Unlocking the Secrets of Inception, Christopher Nolan's Most Mind-Bending Movie...So Far

Inception is one of those movies that begs for a rewatching—10 minutes after you've finished, let alone 10 years after its original release

By Natalie Finn Jul 16, 2020 7:00 AMTags
Inception 10th anniversaryWarner Bros/Kobal/Shutterstock

Ah, Inception, the movie you saw and then needed to see again because you were all like "wait, what?"

The most mind-bendy of Christopher Nolan's pleasantly mind-bending oeuvre, the 2010 film about a security team whose specialty is taking information directly out of someone's subconscious—"it's called Inception"—caused endless theorizing about what was real, what was a dream and whether or not Leonardo DiCaprio's Dom Cobb, the most skilled extractor of secrets in the not-exactly-legal business, ever reunited with his family.

And it's really, really fun to look at.

Leonardo DiCaprio's Best Roles

At the premise, Cobb and his team construct reality-resembling dreamscapes for its targets and then, while the people are asleep, engage them in those vivid constructs, with the goal being to get out before the dream collapses.
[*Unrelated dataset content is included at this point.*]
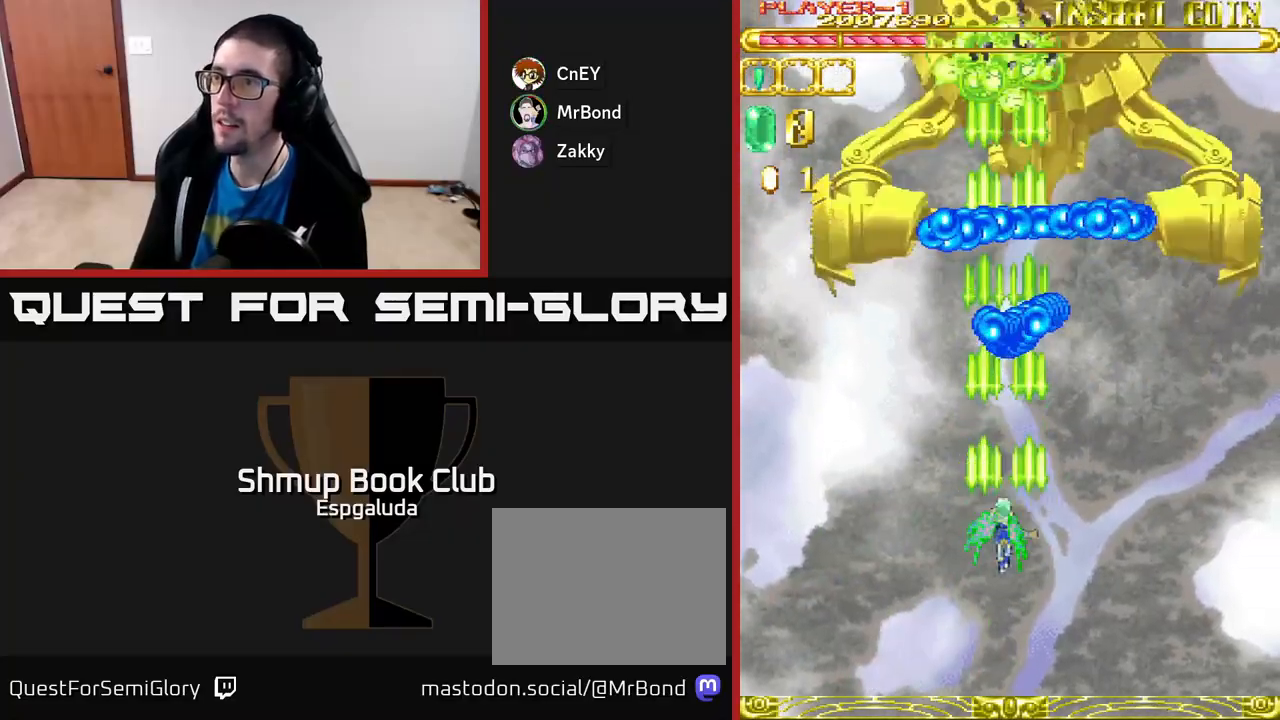
{"buttons": ["A", "DPAD_UP", "DPAD_LEFT"], "left_stick": "center", "events": [[183, "DPAD_LEFT", "down"], [283, "DPAD_DOWN", "up"], [383, "DPAD_UP", "down"]]}
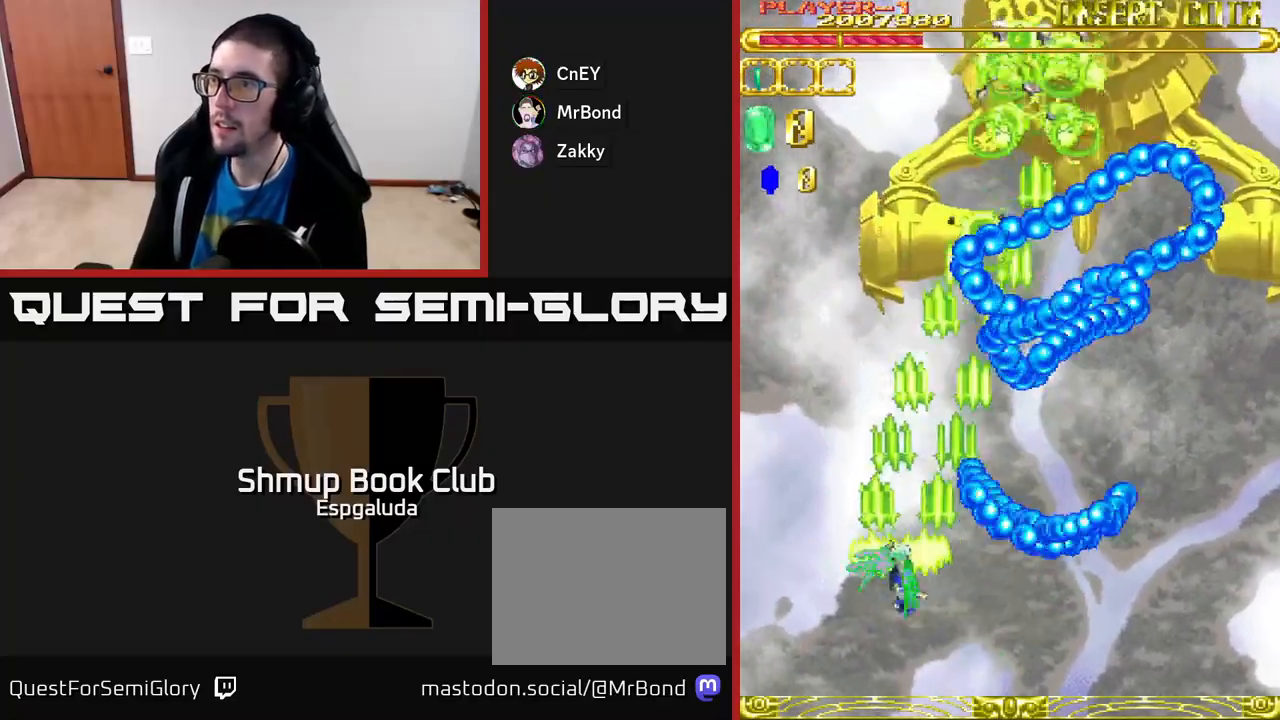
{"buttons": ["A"], "left_stick": "center", "events": [[100, "DPAD_LEFT", "up"], [150, "DPAD_UP", "up"]]}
Watch: Leonardo DiCaprio's Most Oscar-Worthy Roles RANKED

Because when the dream collapses in Inception, so goes the whole world, tilting at precarious angles, literally folding in half and crumbling back into nothingness—a special-effects feat that has been endlessly imitated, much like the Wachowskis' slow-motion fight sequences in The Matrix.

So before the top stops spinning, take a look at some of the secrets that went into the making of one of the most baffling, entertaining and slickest-looking movies of the last decade. 

Also, SPOILERS AHEAD. Maybe. Who knows, we could be wrong about all of it...

Christopher Nolan started writing Inception in 2001 after he finished shooting Insomnia with Al Pacino, so the production was truly years in the making.

When he banged out those first 80 pages, he wasn't known for splashy filmmaking, the intellectual twists and turns of Memento aside. So looking back, getting the job of rebooting the Batman franchise for Warner Bros. helped pave the way to get Inception made: one, because The Dark Knight was a capital-B Big movie in every sense of the word; and two, its billion-dollar box office resulted in a fairly blank check for Nolan to dream big. 

First Brad Pitt and then Will Smith were offered the role of tortured secret-extraction expert Dominic Cobb before it went to Leo—but neither said yes within the proffered 48-hour window in which Nolan wanted an answer, according to The Hollywood Reporter.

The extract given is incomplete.